The schedule was intensive and any spare moment I had was devoted to napping. Concentrating for that long is surprisingly tiring.
5.30-6am: yoga outside
6-7am: guided meditation
7-7.30am: walking meditation
7.30-9am: breakfast and personal time
9.30-12pm: standing, sitting and walking meditation
12-2pm: lunch and rest
2-3pm: Dhamma talk
3-4.45pm: standing, sitting and walking meditation
5.30-6.30pm: yoga outside
6.30-8pm: dinner over the sunset
8-8.15pm: optional puja (chanting)
8.15-8.30pm: Q&A (questions written and submitted at meals)
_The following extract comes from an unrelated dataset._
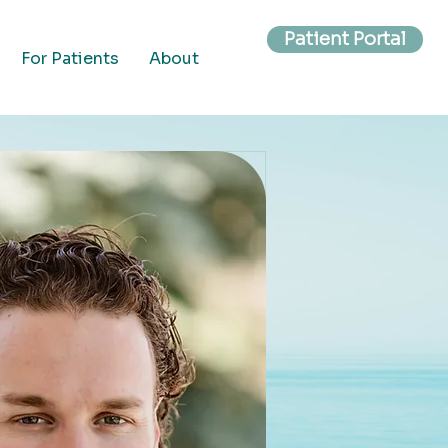
Patient Portal
For Patients
About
8.30-9.30pm: Metta meditation
On some of the days we made some particularly gratifying excursions to meditate in a cave, or in a shrine, or ringing a great Dhamma bell to make a wish and hear it reverberate around the valleys. The setting for the retreat couldn’t have been better.
Traditionally in vipassana meditation you are meant to focus on deep breaths as they come in and out of the body through the sensations you feel on the tip of your nose. You would ideally sit on your sitting bones with them 3 inches higher than your crossed knees (ie on a cushion) – and if possible your feet in the lotus position (both feet up on top of the other thigh). You sit, focussing on your breath, noticing sensations in the body, and thoughts that may enter your head, but not engaging in them. This is particularly hard at first, but itches will go away without scratching them, and self-controls tops your meditation session turning into a daydreaming session.
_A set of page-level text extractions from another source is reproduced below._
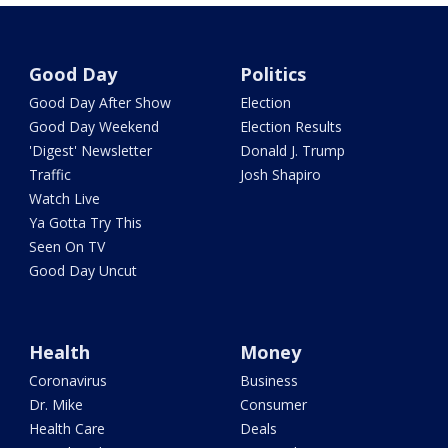
Good Day
Politics
Good Day After Show
Election
Good Day Weekend
Election Results
'Digest' Newsletter
Donald J. Trump
Traffic
Josh Shapiro
Watch Live
Ya Gotta Try This
Seen On TV
Good Day Uncut
Health
Money
Coronavirus
Business
Dr. Mike
Consumer
Health Care
Deals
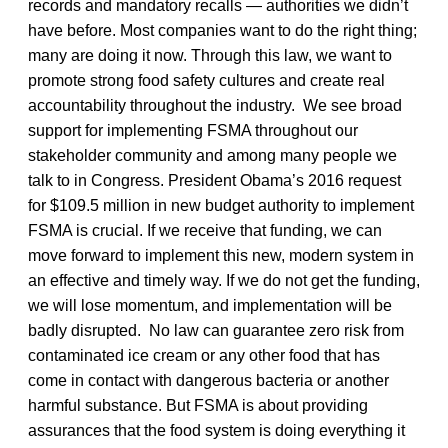
records and mandatory recalls — authorities we didn’t
have before. Most companies want to do the right thing;
many are doing it now. Through this law, we want to
promote strong food safety cultures and create real
accountability throughout the industry. We see broad
support for implementing FSMA throughout our
stakeholder community and among many people we
talk to in Congress. President Obama’s 2016 request
for $109.5 million in new budget authority to implement
FSMA is crucial. If we receive that funding, we can
move forward to implement this new, modern system in
an effective and timely way. If we do not get the funding,
we will lose momentum, and implementation will be
badly disrupted. No law can guarantee zero risk from
contaminated ice cream or any other food that has
come in contact with dangerous bacteria or another
harmful substance. But FSMA is about providing
assurances that the food system is doing everything it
Bhante Rahula laid out a number of different methods to help focus the mind and body together if the tip of the nose isn’t for you:
– Feeling the beginning, middle, and end of each breath from the nose to the lungs and back.
– Counting breaths. Try from one to 10, and back down again. Repeat.
– After relaxing the body with breath focus, do a body scan, sending your awareness to the different parts of your body from your toes to the crown of your head.
– If there is a thought that continually interrupts your meditation, confront it in a controlled and conscious way in order to understand why it keeps coming up, and therefore why it needs to be let go.
Personally, I didn’t agree with some of the Buddhist philosophy that we were to engage in and gain insight over. I can see why one might, but it isn’t for me.
However, there were aspects of it that I think more broadly have a universally positive impact. One of them is the concept of Metta. Each evening we would do a Metta meditation, which is where you send love and happiness, first to your close ones, and then to all beings as part of the Buddhist practice of benevolence to all living creatures.
The other part I found particularly good was during the guided meditation. Bhante would begin a meditation by asking you to confront someone who you need to forgive (perhaps even yourself) and offer them immediate forgiveness. He said “there is no time lapse on letting go”.
It is worth adding that the Mahabodhi centre also do a number of wonderful charitable things – multiple schools for girls, boys, people with visual impairment and disabilities, care for the elderly, a free hospital…the list is really endless, and the good work that goes into the community can be in no way faulted.
Meditation is different for each person, and I know that the insights vipassana is aimed at developing aren’t for me. But there are some spectacular elements of tranquility and love for which I am grateful. And there is no way better to learn about something than first hand. That’s one of the reasons I travel. Not because I’m going to love everything, but because I will learn.